Thoughts On Jaunty Jackalope
tl;dr version: It’s really slick.
Running Ubuntu 9.04 off the LiveCD on my Macbook Pro to see how things work. It’s all going very well, from the important bits like not needing any proprietary drivers to fully utilize all the system hardware to little touches like touchpad scrolling (horizontal and vertical). In my perception, Ubuntu 9.04 is snappier than OS X (admittedly, Tiger) on this machine.
The font rendering in Ubuntu 9.04 is very clean: UI font rendering is crisp, and glyphs are smooth in Firefox. Can’t say anything about the typography engine used by GNOME applications in Jaunty Jackalope; I suspect OS X may still have an advantage there, but I haven’t installed any font files that would allow me to run some ad-hoc tests (like testing automatic ligature glyph substitution) and I’m not sure if the fonts that are bundled with Ubuntu have those features. All that said, I’m not really too concerned about the underlying engine, as 99% of my font usage is a nice monospace font in a programmer’s editor, on the Web, or — if I really need the ultimate in typographic power — through XeTeX.
So I think the only two things I’m really missing are color management (though that’s probably hiding somewhere; I’m sure someone’s worked out a system with e.g.
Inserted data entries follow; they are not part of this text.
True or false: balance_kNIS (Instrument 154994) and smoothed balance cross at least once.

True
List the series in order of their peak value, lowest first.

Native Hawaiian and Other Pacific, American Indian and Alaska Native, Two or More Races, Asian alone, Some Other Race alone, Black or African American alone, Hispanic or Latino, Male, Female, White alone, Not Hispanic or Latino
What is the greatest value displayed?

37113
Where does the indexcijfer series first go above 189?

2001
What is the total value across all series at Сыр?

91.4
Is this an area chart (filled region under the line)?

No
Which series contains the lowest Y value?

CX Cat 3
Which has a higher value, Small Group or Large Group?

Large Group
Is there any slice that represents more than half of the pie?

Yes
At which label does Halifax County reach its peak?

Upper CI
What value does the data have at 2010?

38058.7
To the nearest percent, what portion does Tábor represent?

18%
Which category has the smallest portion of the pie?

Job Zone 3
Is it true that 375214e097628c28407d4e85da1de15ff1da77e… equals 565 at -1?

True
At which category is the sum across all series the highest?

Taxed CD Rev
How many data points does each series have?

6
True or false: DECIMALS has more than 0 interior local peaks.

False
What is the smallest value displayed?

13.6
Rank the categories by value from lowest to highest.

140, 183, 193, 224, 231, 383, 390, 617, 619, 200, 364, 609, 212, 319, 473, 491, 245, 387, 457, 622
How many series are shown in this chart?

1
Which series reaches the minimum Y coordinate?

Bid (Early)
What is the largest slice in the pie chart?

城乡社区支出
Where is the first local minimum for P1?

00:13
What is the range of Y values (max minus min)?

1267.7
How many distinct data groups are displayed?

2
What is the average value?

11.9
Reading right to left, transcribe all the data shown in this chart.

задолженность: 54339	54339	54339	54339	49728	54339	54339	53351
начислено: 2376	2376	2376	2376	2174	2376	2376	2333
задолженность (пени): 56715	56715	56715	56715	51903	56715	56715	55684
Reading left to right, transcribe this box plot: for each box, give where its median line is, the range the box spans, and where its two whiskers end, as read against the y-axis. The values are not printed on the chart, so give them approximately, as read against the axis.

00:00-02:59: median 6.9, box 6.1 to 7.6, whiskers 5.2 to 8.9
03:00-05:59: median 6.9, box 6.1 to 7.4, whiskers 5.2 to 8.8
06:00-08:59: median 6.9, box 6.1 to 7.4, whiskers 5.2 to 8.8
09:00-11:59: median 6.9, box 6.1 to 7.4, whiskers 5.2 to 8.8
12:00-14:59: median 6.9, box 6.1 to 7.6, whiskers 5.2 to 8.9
LittleCMS) and an application for me to quickly manage my growing collection of raw-data photos. F-Spot doesn’t quite seem to be able to cut it.
I have been planning to build a capital-F free photo manipulation and management application, though; I’ve never really enjoyed being subjugated by Lightroom. (Besides, Lightroom 2.2 is disgustingly unresponsive on my machine.) Maybe this is it?